Он, конечно, не даст мне ничего, если я уйду от него, и я, как всегда, буду должна побираться, ведь на жалование реставратора нельзя даже снять приличную квартиру…
Она собралась привычно взрыднуть, но таблетка взяла свое, и она провалилась в черноту, знакомую и изведанную, неприятную и мучительную.
Ее взаимоотношения с деньгами были противоречивы. Она жила не по правилам, предписанным для их получения, она не ведала множества способов приобретения их. С одной стороны, между ней и миром пролегало искусство, сценарии взаимоотношений, чопорные, неповоротливые менуэты, не предполагающие соприкосновений. Она годами общалась с людьми, демонстрируя вялую повадку к сближению, могла не преступать, воздерживаться порой даже от необходимого, хотя и отличаясь при этом живым умом и даже временами искрометным остроумием.
Она была неловка, много, часто, излишне подробно извинялась и чаще вызывала этой манерой обожание и восхищение, нежели равнодушие и ответную вялость. Ее или почитали, или ненавидели. Ее устраивала такая человеческая атмосфера вокруг, потому что именно такими были настоящие героини тех многостраничных томов, которые она поглощала регулярно и без которых не мыслила себя. Великие женщины из великих томов проводили внутри нее ежедневную перекличку, раскачивались на качелях ее нервных волокон, перемигивались и подкалывали друг друга.

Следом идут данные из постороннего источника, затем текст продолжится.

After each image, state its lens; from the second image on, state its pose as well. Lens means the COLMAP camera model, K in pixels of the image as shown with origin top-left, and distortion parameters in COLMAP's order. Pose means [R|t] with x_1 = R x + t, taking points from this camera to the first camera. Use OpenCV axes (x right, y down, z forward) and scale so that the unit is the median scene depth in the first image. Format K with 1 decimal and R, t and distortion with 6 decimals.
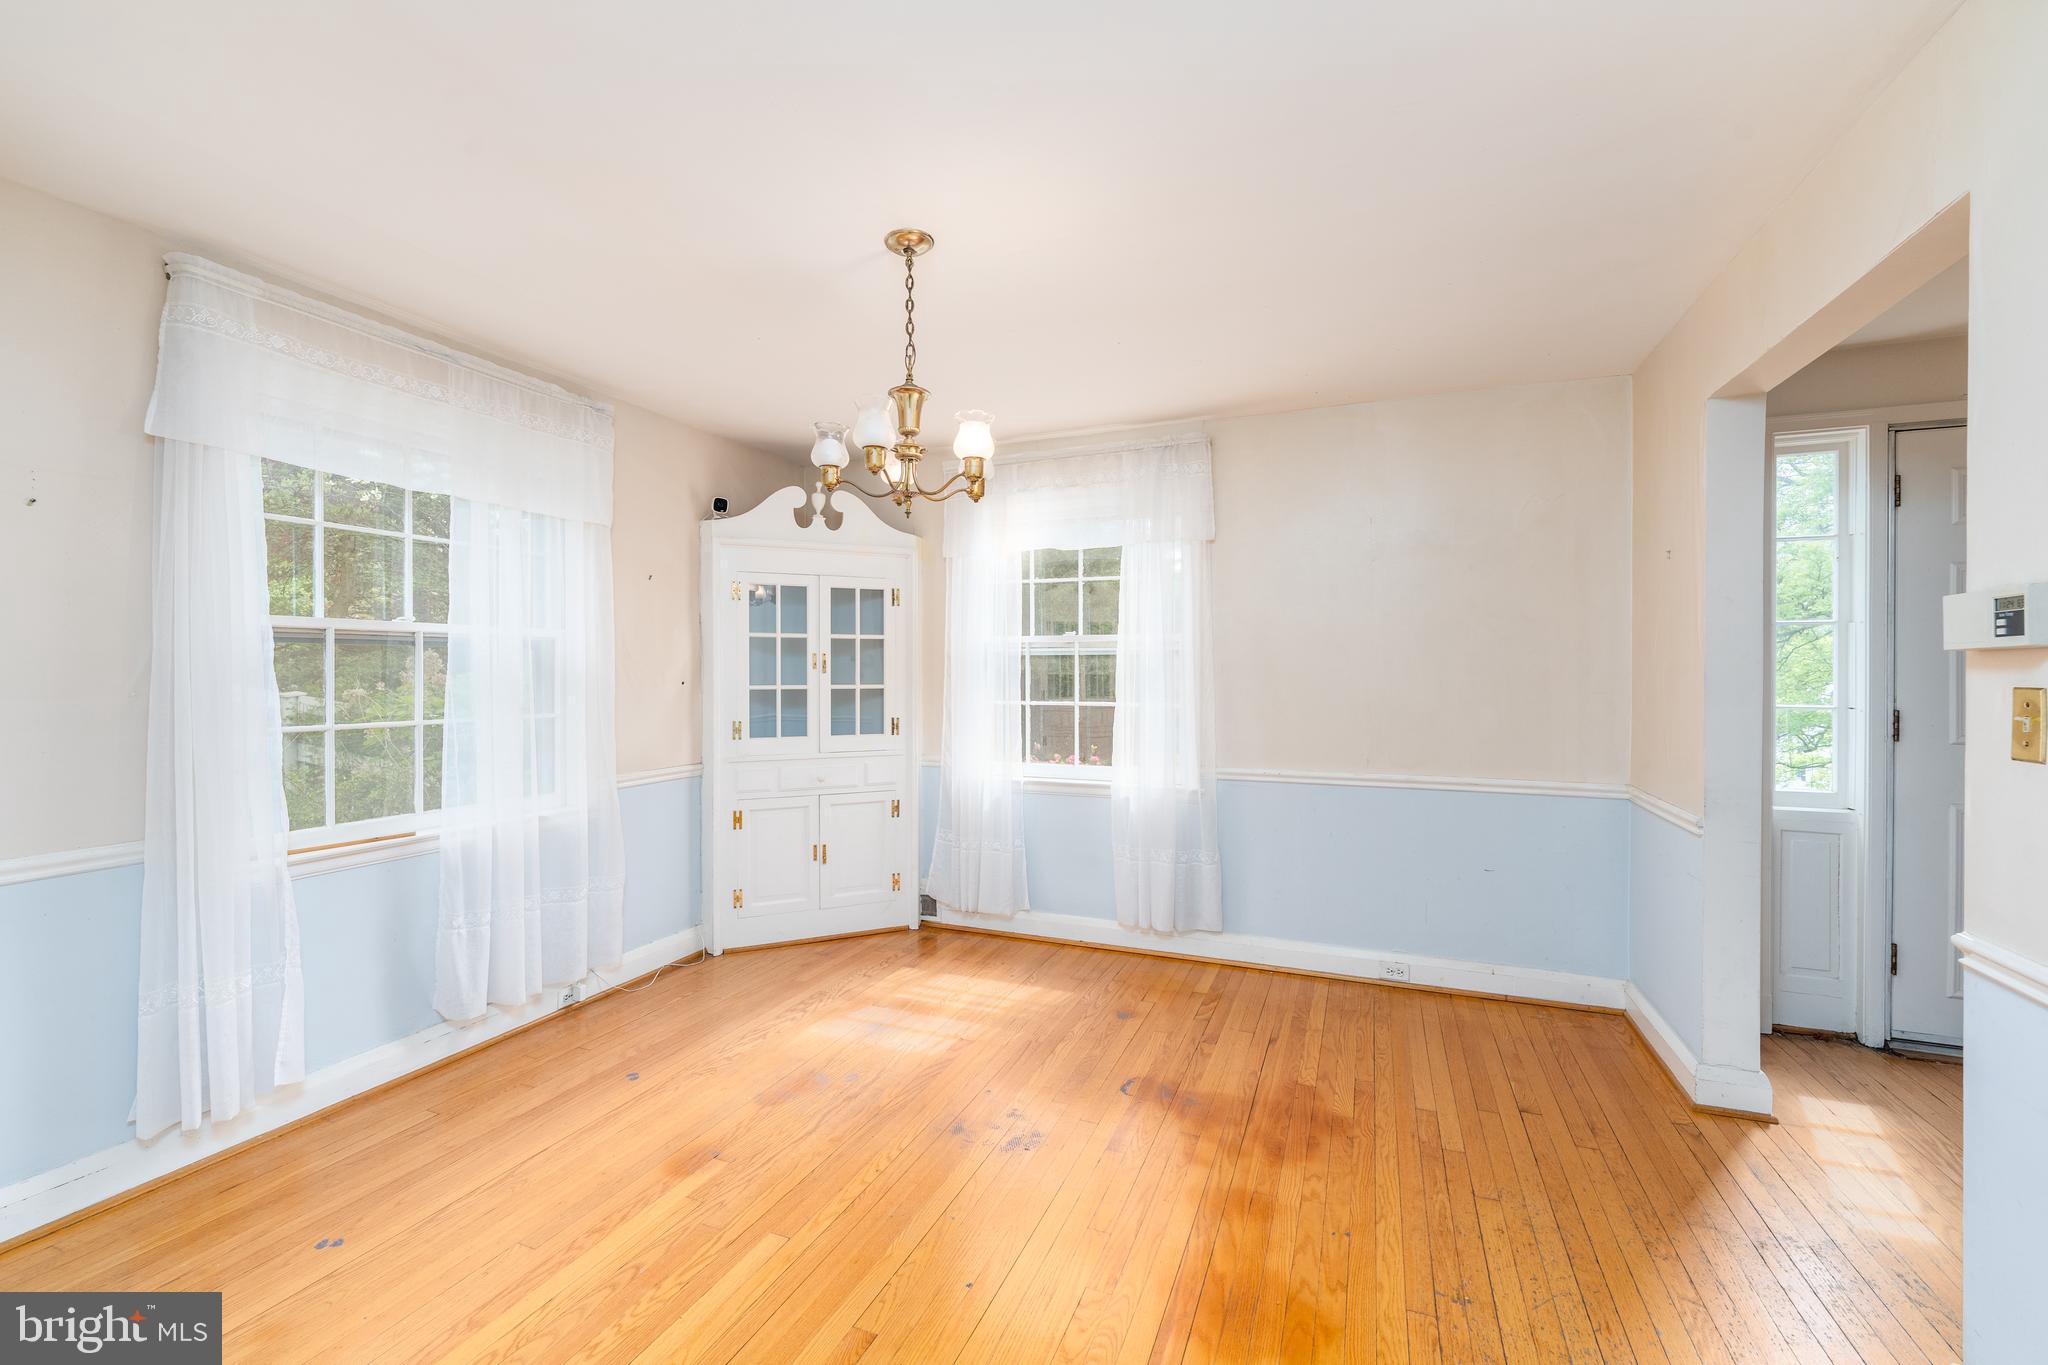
lens RADIAL K [[848.0, 0, 1026.9], [0, 848.0, 686.5], [0, 0, 1]] dist [-0.001165, 0.000942]
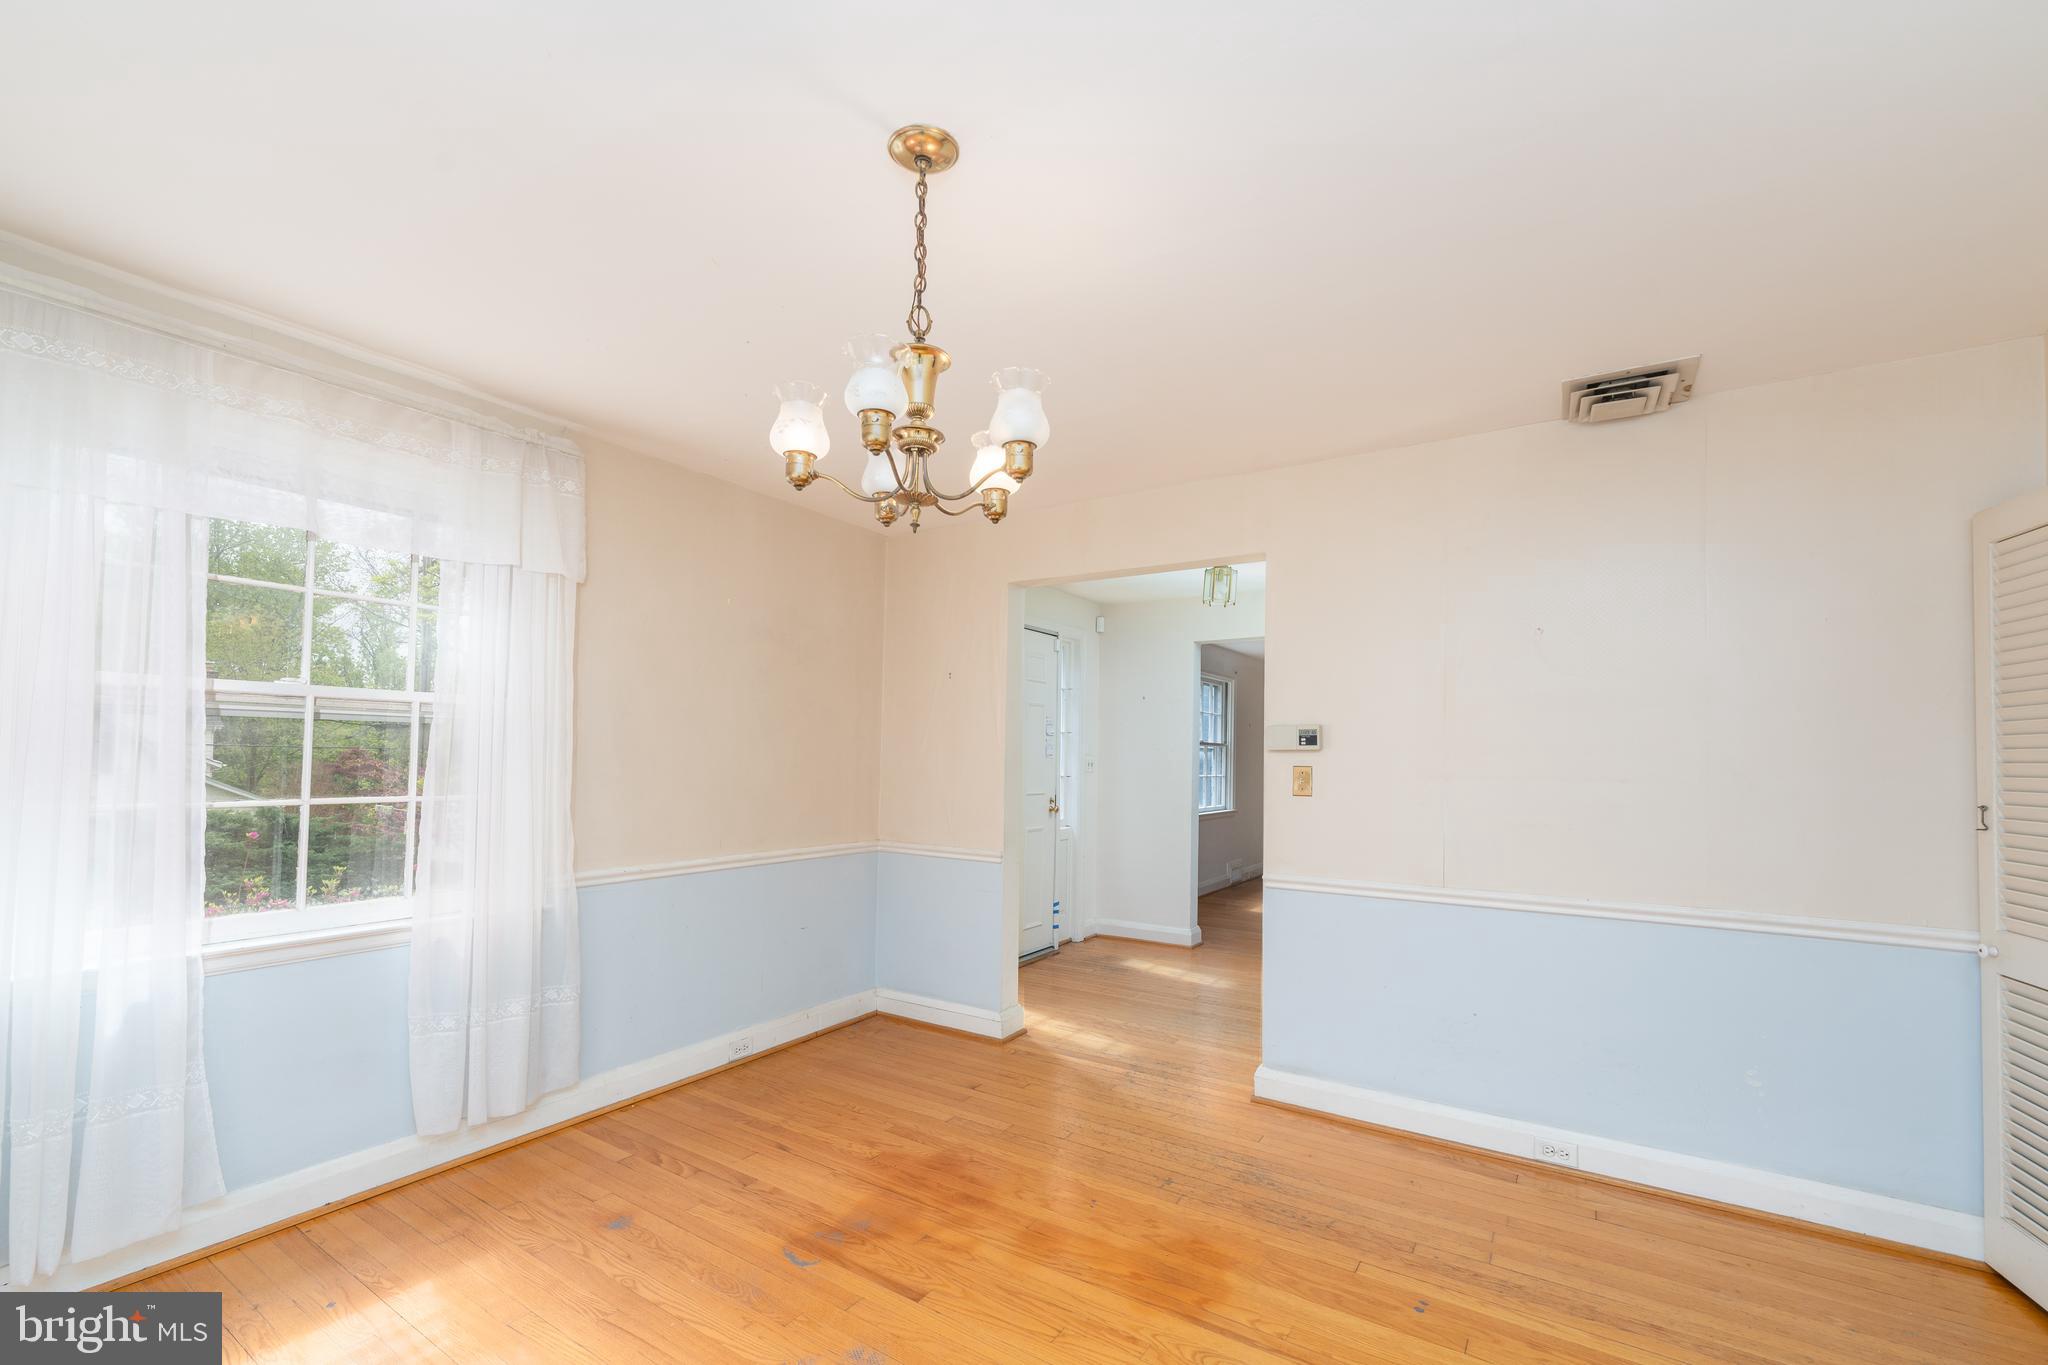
lens RADIAL K [[848.0, 0, 1026.9], [0, 848.0, 686.5], [0, 0, 1]] dist [-0.001165, 0.000942]
pose [[0.220067, 0.072248, 0.972806, -0.544459], [0.024802, 0.996517, -0.079619, -0.000375], [-0.975169, 0.041649, 0.217509, 0.486935]]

Но все-таки на других качелях раскачивалась она сама, обожая деньги, грезя о них. Она хотела богатства и знала бы, что с ним делать и как в нем жить. Она почувствовала в себе первый росток этого греха – а она ощутила грубую фактуру подобного удовольствия именно как грех – когда впервые купила себе баснословно дорогие сапоги. Замшевые, черные, выше колена. Делающие ее откровенно обольстительной. Она запомнила это удовольствие, сформулировав происшедшее как «нашалила», и продолжила дальше, шокируя безумным размахом покупок и себя, и других.
Платья, блузки, часы, бриллианты. Сумки – дюжинами за год, равно как и сапоги, туфли, жакеты. Для этих ее кож в доме была специальная комната, туда относилось то, что больше не жгло, что слишком пропиталось запахом ее темной кожи или уже выстрелило пару раз в невинную жертву, которую она и не думала превращать в собственную добычу. Раздавала не глядя. Несносное притяжение, которое вещь источала своей красотой и дороговизной, выветривалось со скоростью чайного аромата. Она потом почти не помнила подробностей ни покупки, ни расставания, не помнила сумм, не помнила, чем жертвовала ради обладания вещью.